• WHAT THE TASK REQUIRES
Every line below that holds the string "volatile" should be copied.

• DATA UNDER STUDY
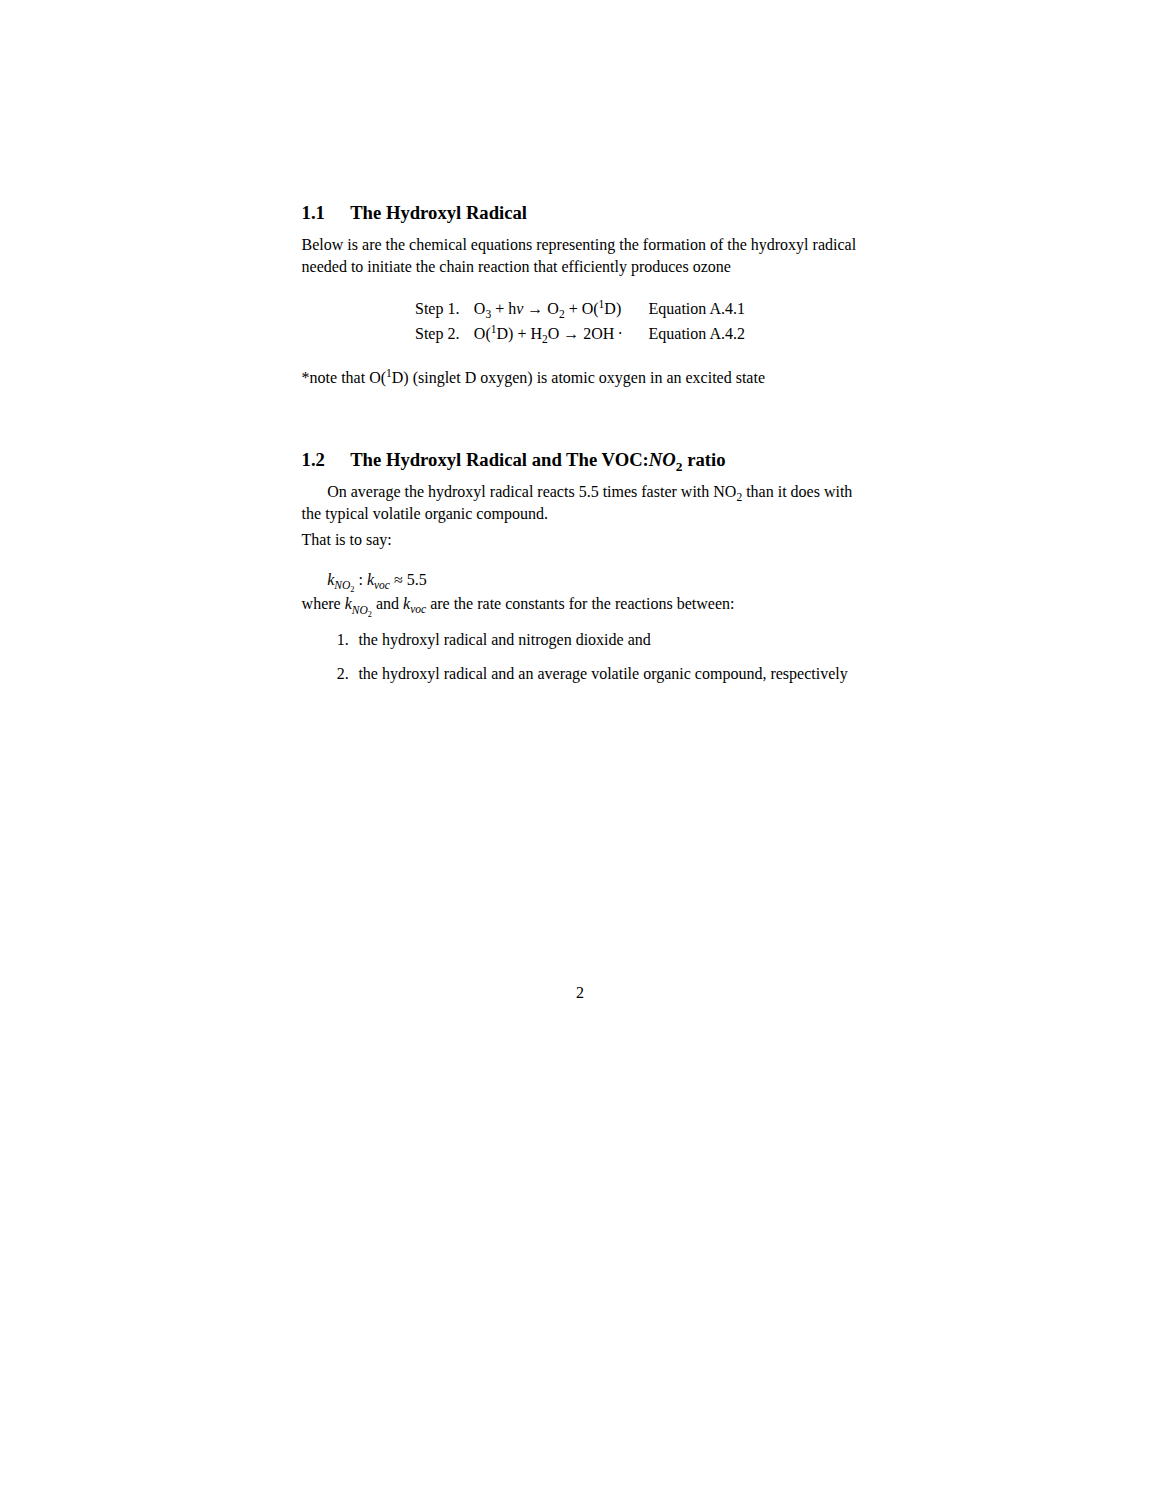1.1 The Hydroxyl Radical
Below is are the chemical equations representing the formation of the hydroxyl radical needed to initiate the chain reaction that efficiently produces ozone
| Step 1. | O 3 + h ν → O 2 + O( 1 D) | Equation A.4.1 |
| Step 2. | O( 1 D) + H 2 O → 2OH · | Equation A.4.2 |
*note that O(1D) (singlet D oxygen) is atomic oxygen in an excited state
1.2 The Hydroxyl Radical and The VOC:NO2 ratio
On average the hydroxyl radical reacts 5.5 times faster with NO2 than it does with the typical volatile organic compound.
That is to say:
kNO2 : kvoc ≈ 5.5
where kNO2 and kvoc are the rate constants for the reactions between:
the hydroxyl radical and nitrogen dioxide and
the hydroxyl radical and an average volatile organic compound, respectively
2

• REPLY
On average the hydroxyl radical reacts 5.5 times faster with NO2 than it does with the typical volatile organic compound.
the hydroxyl radical and an average volatile organic compound, respectively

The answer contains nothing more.